In the 1870s and 1880s, when Gonzalès started working in pastel, its reception was being transformed by artists and critics alike. This was due in part to its adoption by members of the Impressionist group. The transportability of pastel, and its ability to quickly capture scenes of everyday life, made the medium attractive to Impressionist artists. In the 1880s, pastel received another boost in its reception from the “Rococo revival” spearheaded by critics and art administrators. As a result of their efforts, this formerly disparaged style was recast as an integral part of the nation’s cultural heritage and distinctive identity. [26]

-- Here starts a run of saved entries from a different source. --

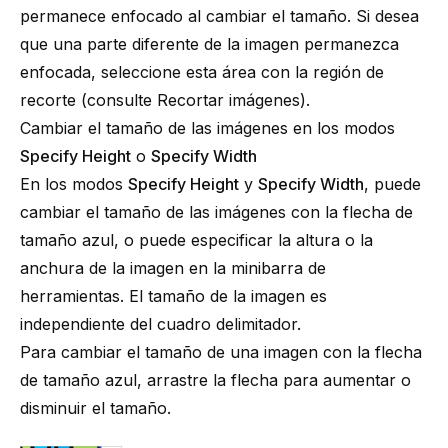
permanece enfocado al cambiar el tamaño. Si desea
que una parte diferente de la imagen permanezca
enfocada, seleccione esta área con la región de
recorte (consulte
Recortar imágenes
).
Cambiar el tamaño de las imágenes en los modos
Specify Height
o
Specify Width
En los modos
Specify Height
y
Specify Width
, puede
cambiar el tamaño de las imágenes con la flecha de
tamaño azul, o puede especificar la altura o la
anchura de la imagen en la minibarra de
herramientas. El tamaño de la imagen es
independiente del cuadro delimitador.
Para cambiar el tamaño de una imagen con la flecha
de tamaño azul, arrastre la flecha para aumentar o
disminuir el tamaño.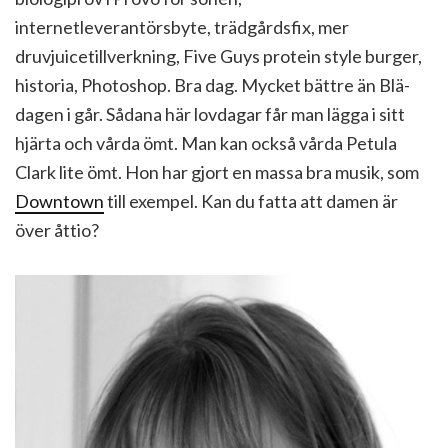
internetleverantörsbyte, trädgårdsfix, mer
druvjuicetillverkning, Five Guys protein style burger,
historia, Photoshop. Bra dag. Mycket bättre än Blä-
dagen i går. Sådana här lovdagar får man lägga i sitt
hjärta och vårda ömt. Man kan också vårda Petula
Clark lite ömt. Hon har gjort en massa bra musik, som
Downtown
till exempel. Kan du fatta att damen är
över åttio?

Figure 6. La Maison du Pastel located in Paris, France. Founded in 1720 by Henri Roche. This is the shop where Degas has his pastels crafted.
Several artists included works in pastel among their submissions to the first “Impressionist” exhibition of 1874, including Berthe Morisot, Auguste Renoir and Claude Monet.[27] But it was Edgar Degas whose career and signature style became enmeshed with the use of pastel: he applied this medium to depict typical Impressionist motifs in novel and original ways.[28] His experimentation with pastel became part of his broader usage of unusual media, including monotype, gouache, and distemper.[29] The pastels he used were unconventional in both their chemical composition and the manner in which they were applied. As Laura Kalba notes, Degas steered clear of commercial art suppliers who could not produce pastels that met his individual requirements in terms of color and texture (Fig. 6).[30] Instead, he embraced artificial colors that were used commercially in products such as fabrics for fashion and furniture.[31] These colors, often produced through chemical means, allowed a brightness and vibrancy of color that could not be achieved with other materials or media.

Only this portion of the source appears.